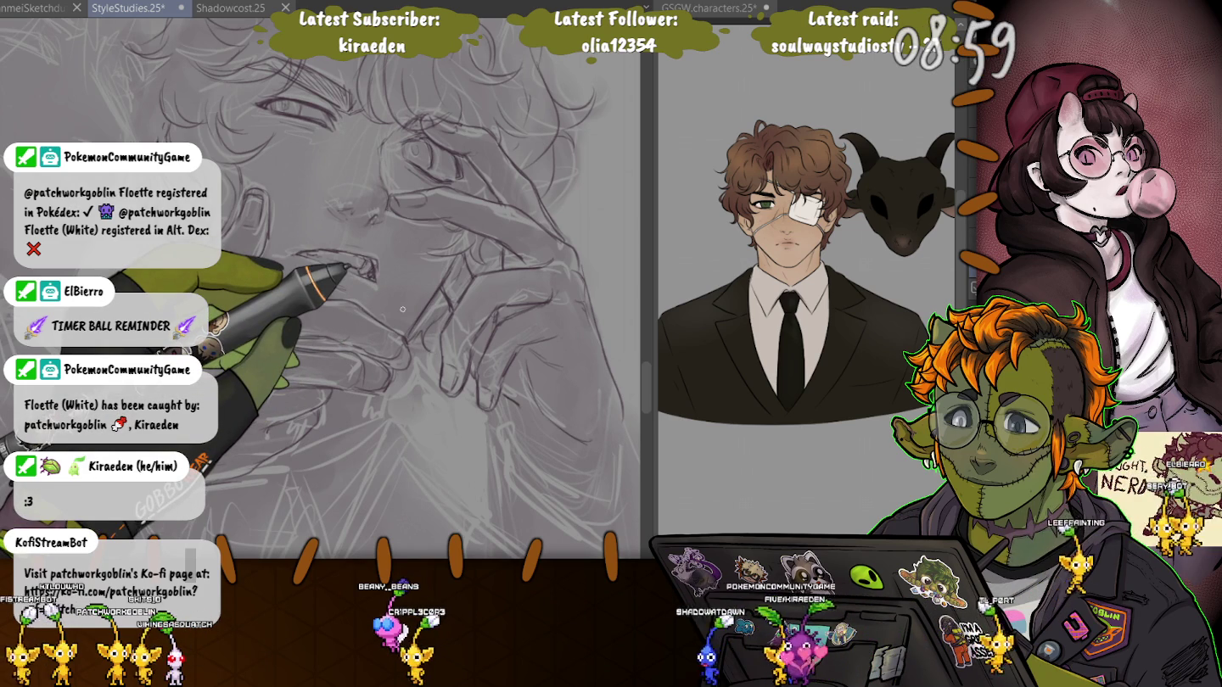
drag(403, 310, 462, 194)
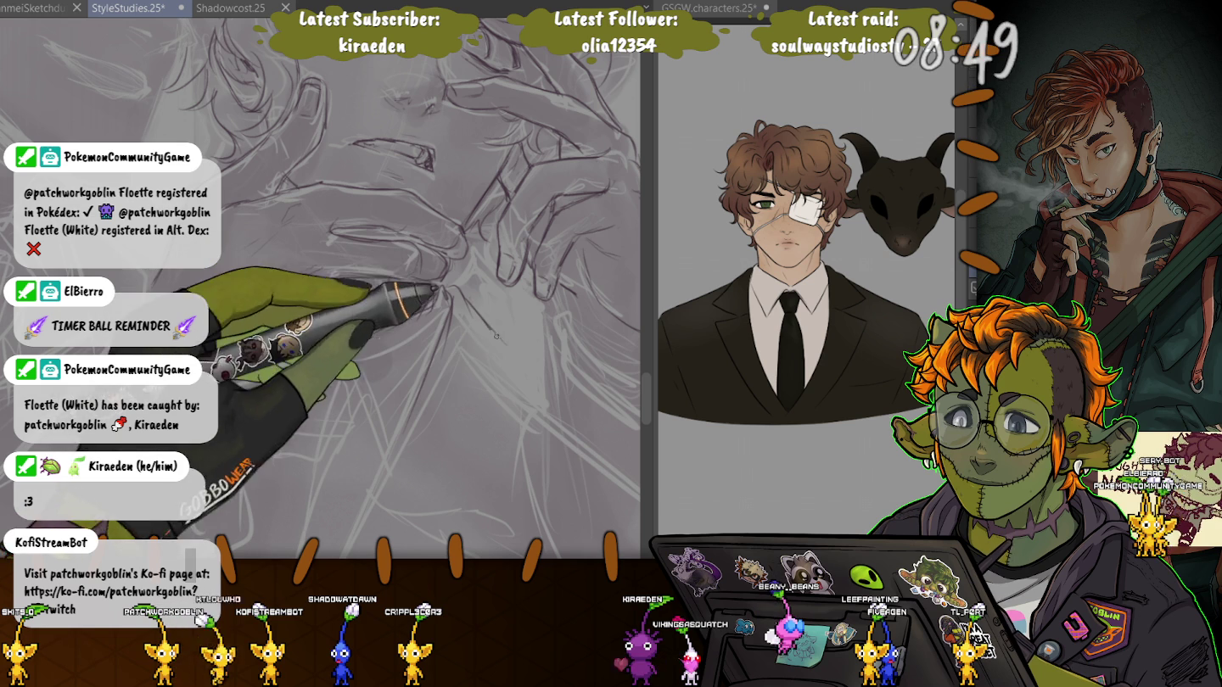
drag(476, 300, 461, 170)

- - - - - - -

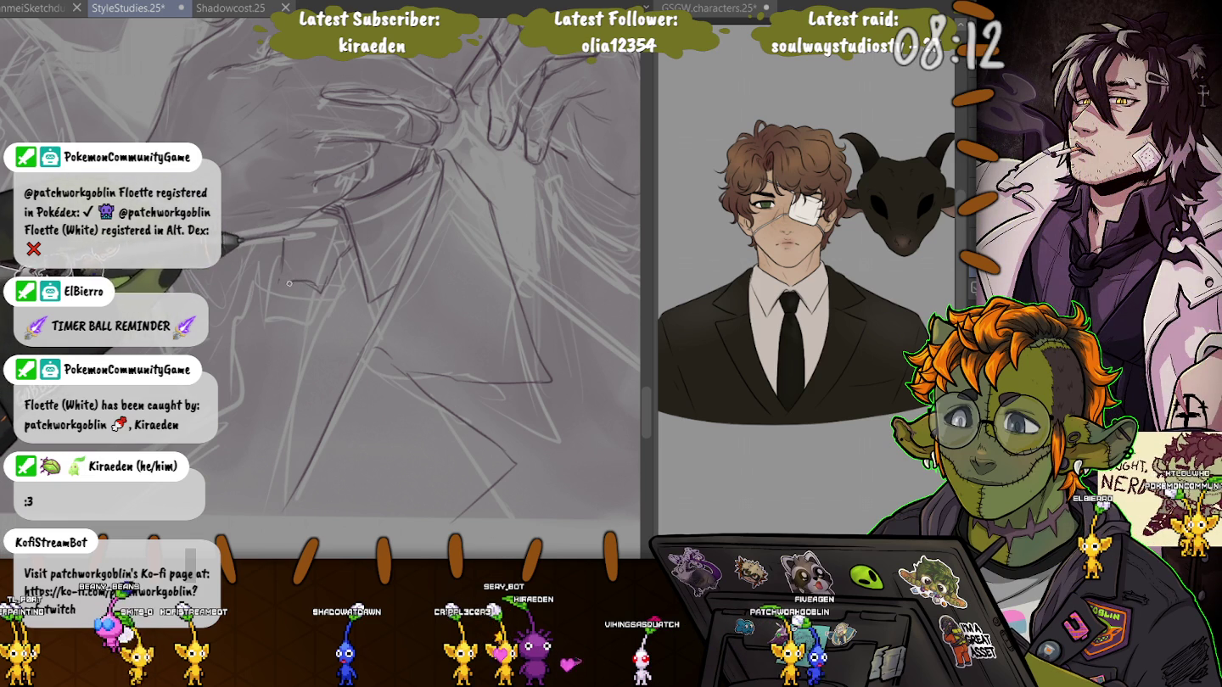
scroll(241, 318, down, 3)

- - - - - - -

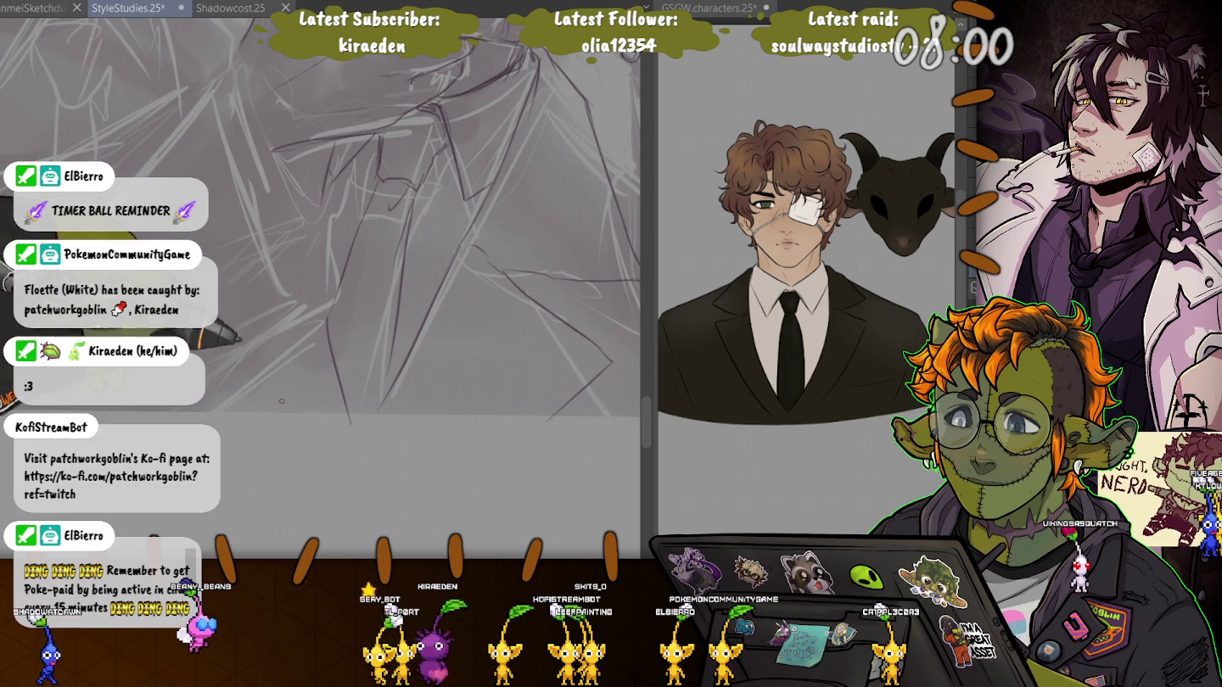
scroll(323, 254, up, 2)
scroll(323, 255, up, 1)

- - - - - - -

Goal of the exercise -> How many lines in the entries contain the string "drag"? Answer with the number only.

Exercise answer -> 2